- DOCUMENT TEXT -
# # # # #
So today I like New York. My work colleagues surprised the bejesus out of me yesterday with a baby shower in our conference room. Complete with plastic table cloths, baby-esque confetti, pot luck salads, and 14 kinds of dessert. I could not believe that people actually know my name, let alone would contribute their flour and 2 liter pop, chocolate chips and salad forks, time and money to celebrate the impending due date of this gigantic basketball who will soon join the Laugh More family. People are so terrific. Today people are terrific. Two days ago people were seriously going to get their asses beat when they cut me off at the toll booth on the way to work. But today is different.
We played that scary game where people try to guess how big your waist size is by cutting a piece of string that would signify your belt size. Yeah, I was looking around the room and I kid you not at least 10 people had string 4 feet long or more. 4 feet? For reals? I was about to get all ghetto in their faces before I remembered it was a baby shower. I managed to contain myself until I got home and was all, "Oh yeah? Mrs. 4-Feet-Ribbon? Let me measure your waist size missy. Now who's laughing? Huh? Yeah, that's what I thought". Jigga. (Not sure what that means).
I was so stuffed full of food by the end that I actually refused to take food home (a first). But now I'm kinda missing those extra turkey sandwiches that might still be in the breakroom frig...
Otherwise, everything's trucking along. Our next few weekends are full of parties, get togethers, childbirth classes, visitors, etc. And I feel like 4 weeks is going to be gone before I know it. It seriously takes some effort to not freak out about getting everything done now-a-days, but I'm doing my best to be in complete denial. Denial is a powerful, powerful drug, my friends. Have some. Every OB should write prescriptions for Denial to all of their newly pregnant patients. Stressed out? Pop a few Denial. Over your weight limit? Take a Denial! Husband chattering away about wanting to go to Tokyo 3 weeks before your due date? DECAPITATE HIM, then down some Denial.
# # # # #
- RECORD EXTRACTS -
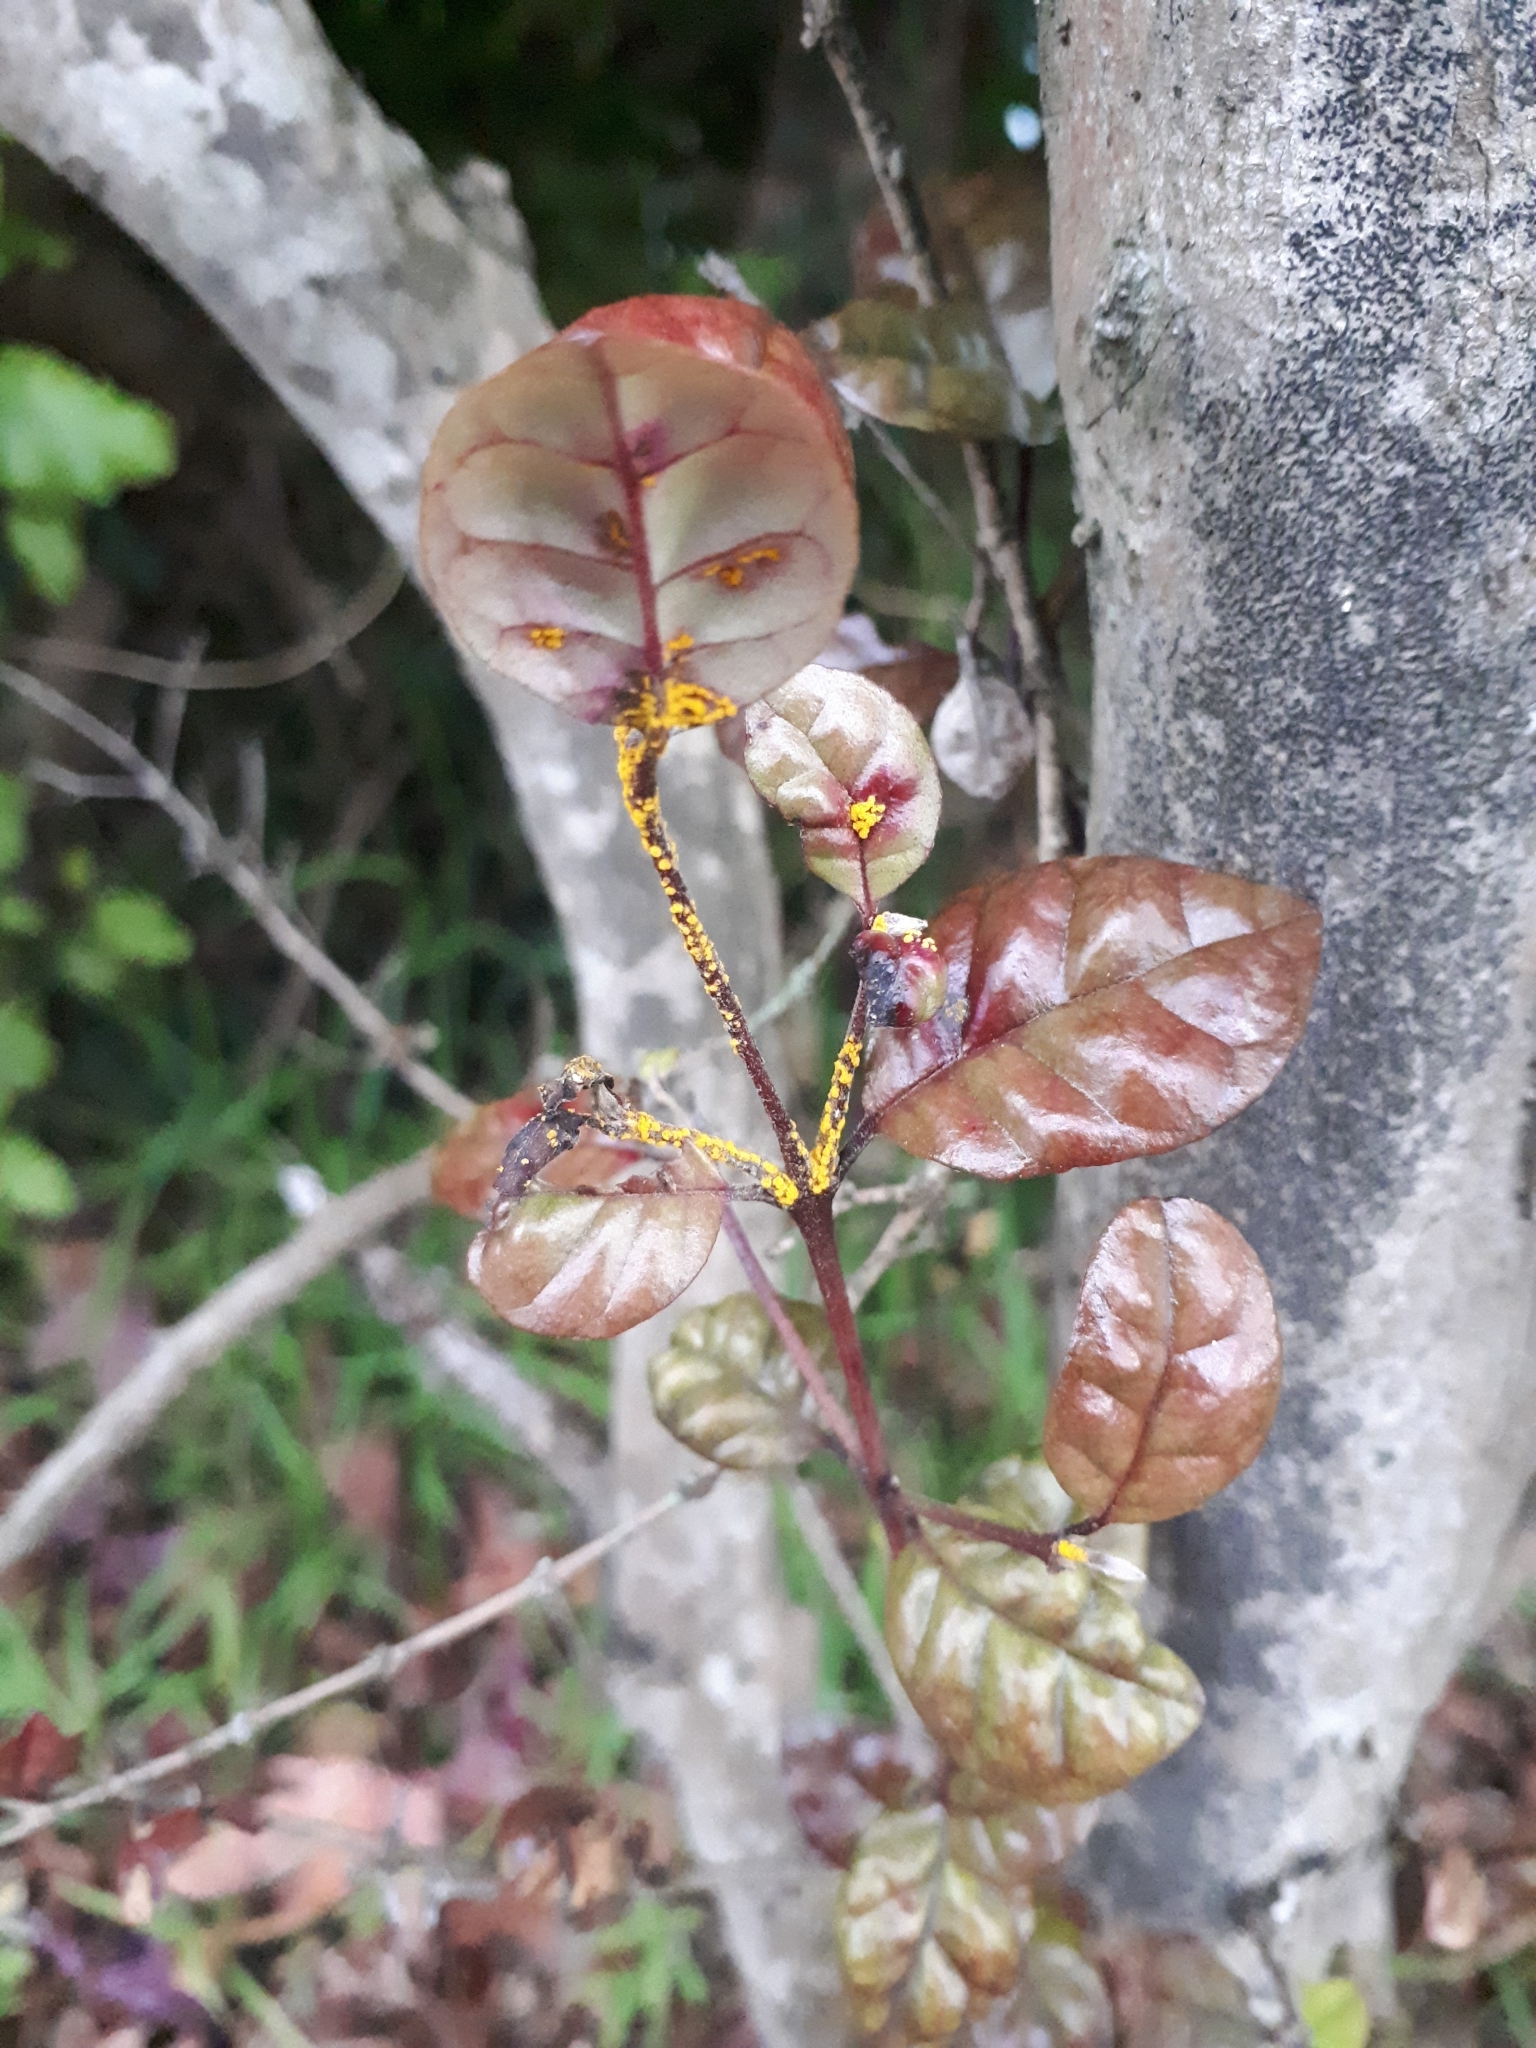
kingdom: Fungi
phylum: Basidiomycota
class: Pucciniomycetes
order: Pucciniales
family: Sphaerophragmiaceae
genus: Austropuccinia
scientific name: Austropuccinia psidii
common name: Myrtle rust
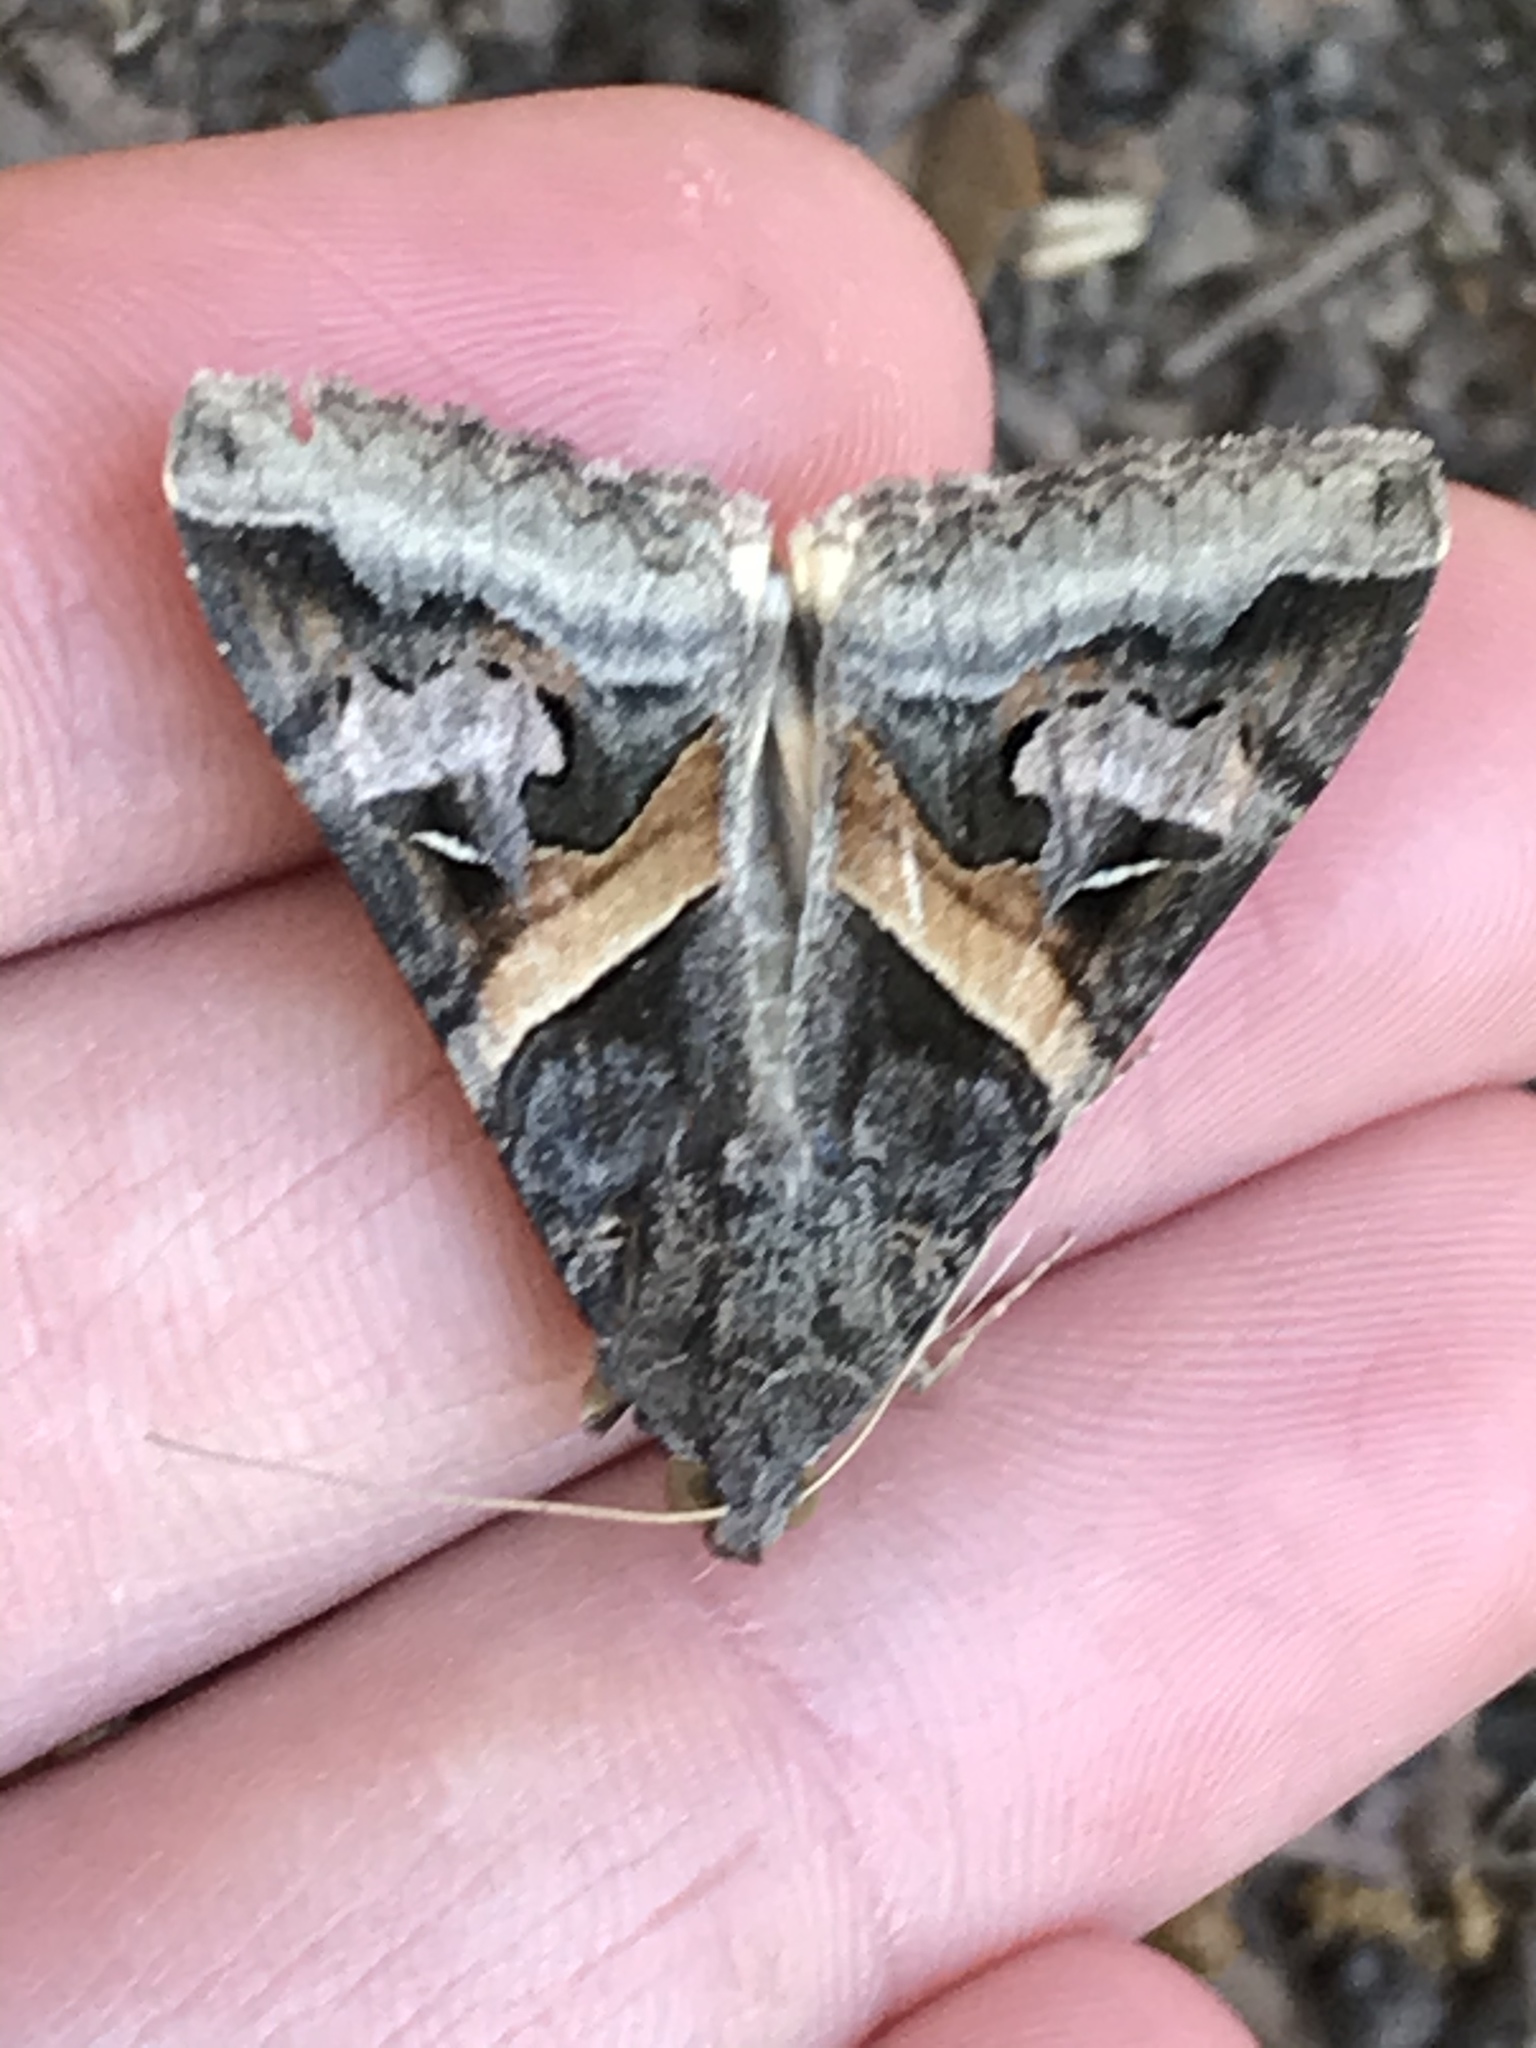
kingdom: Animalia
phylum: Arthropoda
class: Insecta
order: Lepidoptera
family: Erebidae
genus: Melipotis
# # # # #
- WORK ORDER 1 -
Reproduce a passage from the baby shower post word for word, beginning at the words "So today I like" and stopping after the words "today is different.".
- WORK ORDER 2 -
From the baby shower post, list every item that the conference room shower was "Complete with."
The records are material separate from the baby shower post.

- TASK OUTPUT 1 -
So today I like New York. My work colleagues surprised the bejesus out of me yesterday with a baby shower in our conference room. Complete with plastic table cloths, baby-esque confetti, pot luck salads, and 14 kinds of dessert. I could not believe that people actually know my name, let alone would contribute their flour and 2 liter pop, chocolate chips and salad forks, time and money to celebrate the impending due date of this gigantic basketball who will soon join the Laugh More family. People are so terrific. Today people are terrific. Two days ago people were seriously going to get their asses beat when they cut me off at the toll booth on the way to work. But today is different.

- TASK OUTPUT 2 -
- plastic table cloths
- baby-esque confetti
- pot luck salads
- 14 kinds of dessert